Darfur: the Economics Behind a Humanitarian Crisis
From 2003 the Darfur conflict has created one of the world’s worst humanitarian crises, long before the fallout of Yemen, Syria, and South Sudan. In 2004, Jan Egeland, the Under-Secretary-General of the UN for Humanitarian Affairs, described the situation as “ethnic cleansing.” The conflict that arose from between rebels and government-backed Janjaweed militias over the treatment of non-Arabic ethnic groups in Darfur has displaced up to 2.7 million people and pushed 300,000 Sudanese refugees into the neighboring Chad.
Recent estimates during the Syrian refugee crisis put the average cost to host one refugee to be roughly $3700 a year. Adjusted for inflation, the cost that Chad had to bear each year would reach $900 million dollars, around 20% of the state’s total GDP. While the reality of Chad dedicating a fifth of its production to refugees seems far-fetched, two implications stand out. First, no matter the actual cost that Chad spent on the Darfur refugees, the amount of financial strain on its economy would be substantial. Second, Sudanese refugees are also likely to be living in poor conditions with significant impact on sanitary and health among many others.
The question now is what the international community could do to alleviate this crisis. The US, EU, and the African Union started the diplomatic processes in 2005 that culminated in the Darfur Peace Agreement. Despite the provisions for the sharing power and a referendum, they proved not to be enough for some rebels. The lack of control over arms meant that conflict resumed. In 2008, the ICC proceeded to accuse al-Bashir of war crimes in Darfur among many others. However, prosecution would prove to be futile as Sudan did not recognize the ICC.
In 2011, an even more elaborate attempt for the West, the African Union, and Sudan’s Arab allies came together with the Doha Agreement. With more concrete cooperation between the government and the rebels, things seemed to turn to the better. Once again, the resolutions surrounded power-sharing and level of Darfur autonomy with the issue of arms resting on good faith. Unfortunately, by 2014, the Sudanese government has reinstated the Janjaweed militias into the region. By 2016, Amnesty International released compelling reports of the use of chemical weapons. Darfur was once again a battlefield.

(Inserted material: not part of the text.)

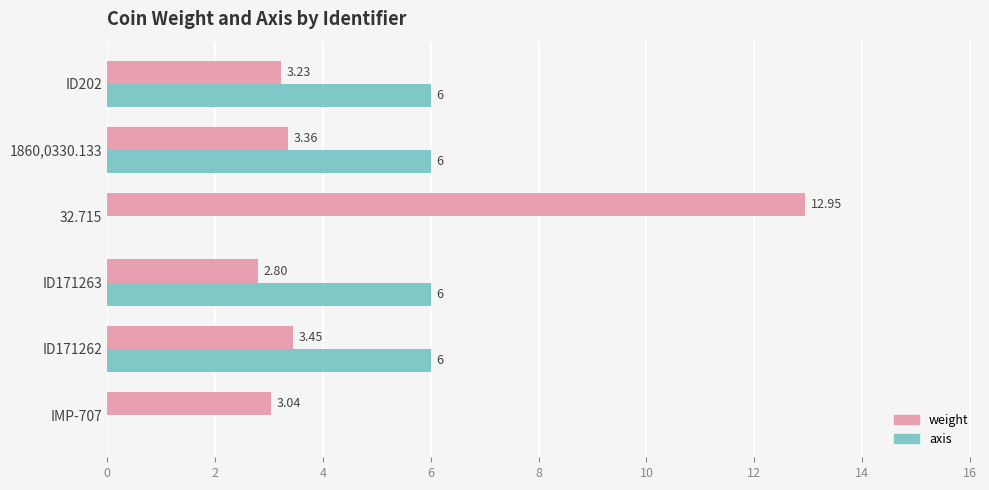

What is the sum of all axis values?

24.0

One point stood out in these agreements were the lack of commitment of aid to Sudan and Chad for that matter. While Western states have been eager to ensure that diplomatic processes took place, there has been surprisingly little cooperation in terms of foreign aid by the international community. While the US, EU, and UN have separate programs to support the area in conflict, the lack of cooperation could limit the scales that aid could have achieved.
One must ask the relevance of the role of aid in conflict resolution. While the political logic of ensuring peace before granting aid has sound reasoning, the possibility of using aid as a tool to alleviate the conflict might be equally compelling, given the poverty in the region, as well as the dependence on arms trade.